[Recorded data]

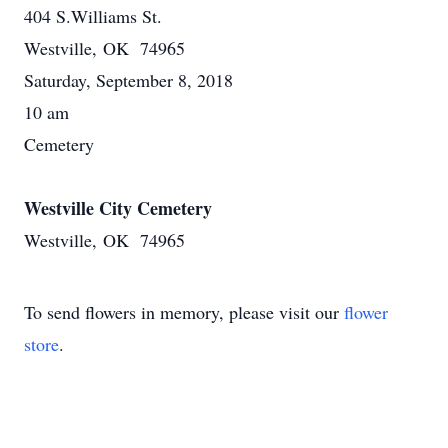
404 S.Williams St.
Westville, OK 74965
Saturday, September 8, 2018
10 am
Cemetery
Westville City Cemetery
Westville, OK 74965
To send flowers in memory, please visit our
flower
store
.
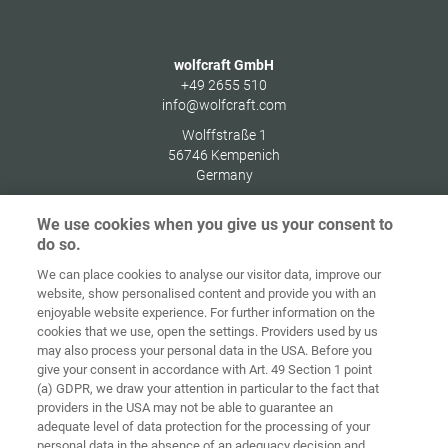
wolfcraft GmbH
+49 2655 510
info@wolfcraft.com
Wolffstraße 1
56746
Kempenich
Germany
We use cookies when you give us your consent to
do so.
We can place cookies to analyse our visitor data, improve our
Home
Contact
Imprint
Data Policy
website, show personalised content and provide you with an
enjoyable website experience. For further information on the
Terms and
Cookie
cookies that we use, open the settings. Providers used by us
Conditions
Guidelines
Login
may also process your personal data in the USA. Before you
give your consent in accordance with Art. 49 Section 1 point
Accessibility
(a) GDPR, we draw your attention in particular to the fact that
Statement
providers in the USA may not be able to guarantee an
adequate level of data protection for the processing of your
Cookie settings
personal data in the absence of an adequacy decision and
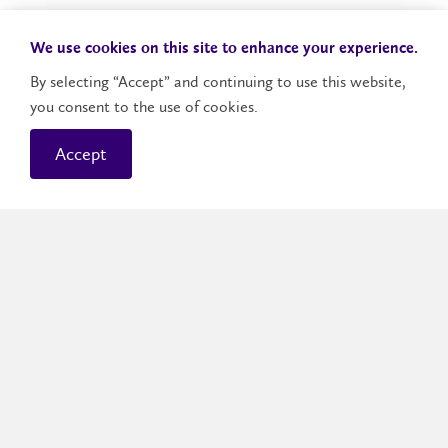
We use cookies on this site to enhance your experience.
By selecting “Accept” and continuing to use this website,
you consent to the use of cookies.
Money Management
Accept
is Laurier's money management
Dollars and Sense
program designed to help decrease your financial
stress and increase your financial wellness. The
team provides information, resources and tools so
that you can make the financial decisions that are
right for you.
Learn about money management
.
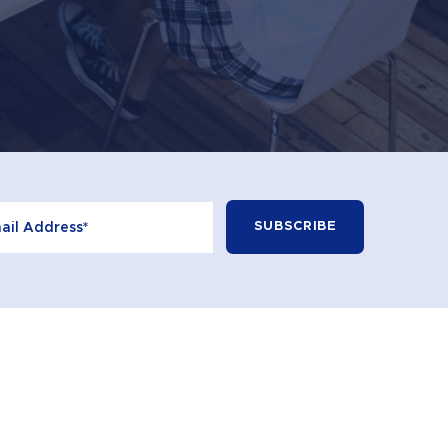
+613 9596 2100
CONTACT
© 2026 Learning Curve. All Rights Reserved.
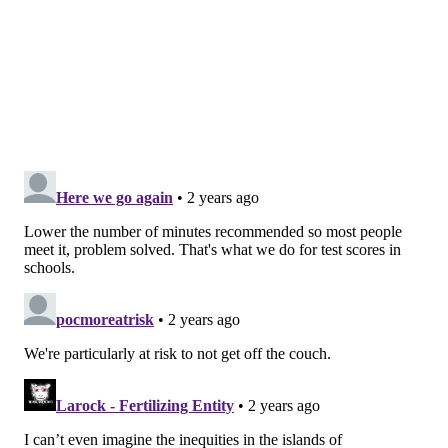
vague plans to run in the park, but making an
appointment with a trainer or signing up for a class or
rec league can provide extra accountability.
"We're an appointment society," Roxas said. "If I get
on somebody's calendar, they're going to be
successful, because they're going to see it on the
calendar just like they would for a meeting or a phone
call. They're going to follow through."
Another way to think of it is to schedule fitness into
your regular routine. For commuters, Vasudevan
recommends walking briskly to the train or parking
your car a little further from the office for an extra
power walk.
Start small and build up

## [BRIEF]
Extract every line of text from the rows above exactly as it appears, leaving out the pictures.

## [FINISHED EXERCISE]
404 S.Williams St.
Westville, OK 74965
Saturday, September 8, 2018
10 am
Cemetery
Westville City Cemetery
Westville, OK 74965
To send flowers in memory, please visit our
flower
store
.
wolfcraft GmbH
+49 2655 510
info@wolfcraft.com
Wolffstraße 1
56746
Kempenich
Germany
We use cookies when you give us your consent to
do so.
We can place cookies to analyse our visitor data, improve our
Home
Contact
Imprint
Data Policy
website, show personalised content and provide you with an
enjoyable website experience. For further information on the
Terms and
Cookie
cookies that we use, open the settings. Providers used by us
Conditions
Guidelines
Login
may also process your personal data in the USA. Before you
give your consent in accordance with Art. 49 Section 1 point
Accessibility
(a) GDPR, we draw your attention in particular to the fact that
Statement
providers in the USA may not be able to guarantee an
adequate level of data protection for the processing of your
Cookie settings
personal data in the absence of an adequacy decision and
We use cookies on this site to enhance your experience.
By selecting “Accept” and continuing to use this website,
you consent to the use of cookies.
Money Management
Accept
is Laurier's money management
Dollars and Sense
program designed to help decrease your financial
stress and increase your financial wellness. The
team provides information, resources and tools so
that you can make the financial decisions that are
right for you.
Learn about money management
.
+613 9596 2100
CONTACT
© 2026 Learning Curve. All Rights Reserved.
vague plans to run in the park, but making an
appointment with a trainer or signing up for a class or
rec league can provide extra accountability.
"We're an appointment society," Roxas said. "If I get
on somebody's calendar, they're going to be
successful, because they're going to see it on the
calendar just like they would for a meeting or a phone
call. They're going to follow through."
Another way to think of it is to schedule fitness into
your regular routine. For commuters, Vasudevan
recommends walking briskly to the train or parking
your car a little further from the office for an extra
power walk.
Start small and build up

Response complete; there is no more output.